Полная пожилая женщина в платке стояла у колодца, и стройный тонкий журавль послушно кланялся ей, доставая из-под земли ведрами студеную воду.

— Мамаш, как насчет переночевать? У вас нельзя будет? — спросил я с ходу. И остановился.

Женщина взяла полные ведра, понесла их, покачиваясь, раздумывая на ходу, разглядывая меня, такого инородного, непривычного, но все же — в закатанных поношенных брюках, усталого, проголодавшегося, и — согласилась.

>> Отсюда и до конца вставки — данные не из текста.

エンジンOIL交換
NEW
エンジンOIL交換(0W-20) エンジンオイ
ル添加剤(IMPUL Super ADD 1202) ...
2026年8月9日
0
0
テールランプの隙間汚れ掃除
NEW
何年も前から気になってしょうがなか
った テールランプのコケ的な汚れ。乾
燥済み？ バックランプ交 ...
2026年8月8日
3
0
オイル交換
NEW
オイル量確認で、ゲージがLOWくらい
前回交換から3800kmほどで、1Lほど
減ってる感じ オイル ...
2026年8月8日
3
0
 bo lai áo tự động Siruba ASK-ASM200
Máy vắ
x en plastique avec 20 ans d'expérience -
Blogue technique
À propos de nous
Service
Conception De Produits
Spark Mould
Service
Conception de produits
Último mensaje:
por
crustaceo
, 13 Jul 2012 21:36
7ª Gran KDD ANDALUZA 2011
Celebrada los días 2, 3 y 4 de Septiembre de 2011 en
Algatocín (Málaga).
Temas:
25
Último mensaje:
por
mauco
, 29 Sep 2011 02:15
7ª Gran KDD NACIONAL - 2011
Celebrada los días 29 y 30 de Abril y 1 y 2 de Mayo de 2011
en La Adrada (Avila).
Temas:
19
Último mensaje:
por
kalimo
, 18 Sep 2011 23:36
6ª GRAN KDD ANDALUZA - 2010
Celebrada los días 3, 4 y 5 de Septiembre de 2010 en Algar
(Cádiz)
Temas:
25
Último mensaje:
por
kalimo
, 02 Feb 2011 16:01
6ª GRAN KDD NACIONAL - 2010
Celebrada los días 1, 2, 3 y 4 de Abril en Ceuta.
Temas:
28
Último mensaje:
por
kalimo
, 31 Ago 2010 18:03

— Ну что ж, сынок, давай, в горнице с моим сыном ляжете. Сын у меня приехал. А вы далеко едете-то?

Она поставила ведра у обочины шоссе. Вода выплеснулась и тут же всосалась в сухую землю.

Я терпеть не могу спать с кем-то, а потому, поняв буквально, что с сыном, мол, на одну постель, испугался вдруг, почувствовав скованность, бросив взгляд вдоль длинного ряда притихших изб, ощутив острую тоску по свежему сену, по молоку, по уютности деревенского одиночества, спросил:

— А сеновала нет у вас, мамаша? На сеновале бы…

Женщина поняла мои мысли, взяла свои ведра и сказала с оттенком обиды:

— Сеновала нет, сынок, сын как раз двор и строит, А чем хуже в хате-то? В хате-то лучше, покойнее.

Что было делать? Нельзя пренебрегать ее гостеприимством, не хотелось, и, взяв под уздцы свой велосипед, скрепя сердце, я послушно пошел за нею. И тихий вечерний мир надвинулся на меня, обволок — я уже не был свободным варваром, я был проголодавшимся, уставшим с дороги путником.